» **TASK ITEM**
Wherever the word "Rieder" appears in a line of the records, copy that line.

» **RECORDS FOR THE EXERCISE**
+ + + +
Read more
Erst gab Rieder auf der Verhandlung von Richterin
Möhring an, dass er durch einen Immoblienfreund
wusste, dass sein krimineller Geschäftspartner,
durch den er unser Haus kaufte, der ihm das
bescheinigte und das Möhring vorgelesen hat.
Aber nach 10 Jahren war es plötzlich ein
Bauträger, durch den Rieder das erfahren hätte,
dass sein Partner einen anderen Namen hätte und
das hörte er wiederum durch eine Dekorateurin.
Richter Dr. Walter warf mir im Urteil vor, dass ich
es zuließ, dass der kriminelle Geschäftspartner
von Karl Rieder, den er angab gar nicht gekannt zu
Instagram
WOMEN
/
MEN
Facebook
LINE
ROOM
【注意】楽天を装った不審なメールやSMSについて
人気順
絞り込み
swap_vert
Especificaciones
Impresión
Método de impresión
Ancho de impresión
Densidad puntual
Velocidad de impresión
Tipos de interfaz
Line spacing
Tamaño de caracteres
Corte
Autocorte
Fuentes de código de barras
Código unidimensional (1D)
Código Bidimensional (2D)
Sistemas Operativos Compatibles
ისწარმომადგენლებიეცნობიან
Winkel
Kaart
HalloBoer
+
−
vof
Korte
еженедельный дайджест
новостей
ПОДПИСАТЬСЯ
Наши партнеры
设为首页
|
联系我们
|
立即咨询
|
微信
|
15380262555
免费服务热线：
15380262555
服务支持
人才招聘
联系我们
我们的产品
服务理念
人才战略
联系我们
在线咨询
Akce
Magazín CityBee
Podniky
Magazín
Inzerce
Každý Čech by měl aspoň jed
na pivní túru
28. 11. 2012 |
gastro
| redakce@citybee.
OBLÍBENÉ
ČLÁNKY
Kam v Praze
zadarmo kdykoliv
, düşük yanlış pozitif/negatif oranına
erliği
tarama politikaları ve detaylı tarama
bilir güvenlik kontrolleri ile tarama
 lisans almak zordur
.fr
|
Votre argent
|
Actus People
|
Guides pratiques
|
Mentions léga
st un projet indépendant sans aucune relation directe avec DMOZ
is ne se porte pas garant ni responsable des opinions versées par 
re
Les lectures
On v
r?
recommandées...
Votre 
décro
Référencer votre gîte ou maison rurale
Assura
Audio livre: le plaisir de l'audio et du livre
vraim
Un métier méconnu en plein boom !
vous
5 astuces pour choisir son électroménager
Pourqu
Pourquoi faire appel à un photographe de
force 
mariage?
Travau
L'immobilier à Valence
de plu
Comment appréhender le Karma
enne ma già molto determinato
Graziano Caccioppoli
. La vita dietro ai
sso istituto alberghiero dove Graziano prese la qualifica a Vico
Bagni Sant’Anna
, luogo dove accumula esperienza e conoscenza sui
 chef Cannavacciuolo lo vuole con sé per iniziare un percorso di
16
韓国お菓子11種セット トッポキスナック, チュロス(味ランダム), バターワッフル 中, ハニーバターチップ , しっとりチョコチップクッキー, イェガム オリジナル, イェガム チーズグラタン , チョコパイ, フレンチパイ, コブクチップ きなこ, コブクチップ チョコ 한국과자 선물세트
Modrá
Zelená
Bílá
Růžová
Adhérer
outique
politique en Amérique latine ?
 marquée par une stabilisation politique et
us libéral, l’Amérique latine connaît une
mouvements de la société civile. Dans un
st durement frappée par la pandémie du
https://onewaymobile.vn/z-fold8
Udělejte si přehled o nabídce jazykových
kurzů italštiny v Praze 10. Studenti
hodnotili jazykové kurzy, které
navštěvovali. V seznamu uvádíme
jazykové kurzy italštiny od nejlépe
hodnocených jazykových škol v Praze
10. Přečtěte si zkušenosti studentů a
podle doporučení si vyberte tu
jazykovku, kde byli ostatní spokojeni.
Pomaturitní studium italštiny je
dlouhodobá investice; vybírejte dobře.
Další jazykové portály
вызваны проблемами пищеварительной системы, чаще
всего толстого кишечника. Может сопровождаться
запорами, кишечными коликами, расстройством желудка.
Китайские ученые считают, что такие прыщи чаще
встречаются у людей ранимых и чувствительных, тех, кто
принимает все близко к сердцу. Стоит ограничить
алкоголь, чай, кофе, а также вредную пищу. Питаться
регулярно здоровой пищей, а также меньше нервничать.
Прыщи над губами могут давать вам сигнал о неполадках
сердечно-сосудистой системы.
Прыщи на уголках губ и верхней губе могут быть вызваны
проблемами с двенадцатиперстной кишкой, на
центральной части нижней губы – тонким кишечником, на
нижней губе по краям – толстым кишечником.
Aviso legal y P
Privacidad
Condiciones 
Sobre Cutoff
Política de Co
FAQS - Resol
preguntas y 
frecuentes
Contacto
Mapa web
+ + + +
» **EXERCISE OUTPUT**
Erst gab Rieder auf der Verhandlung von Richterin
Bauträger, durch den Rieder das erfahren hätte,
von Karl Rieder, den er angab gar nicht gekannt zu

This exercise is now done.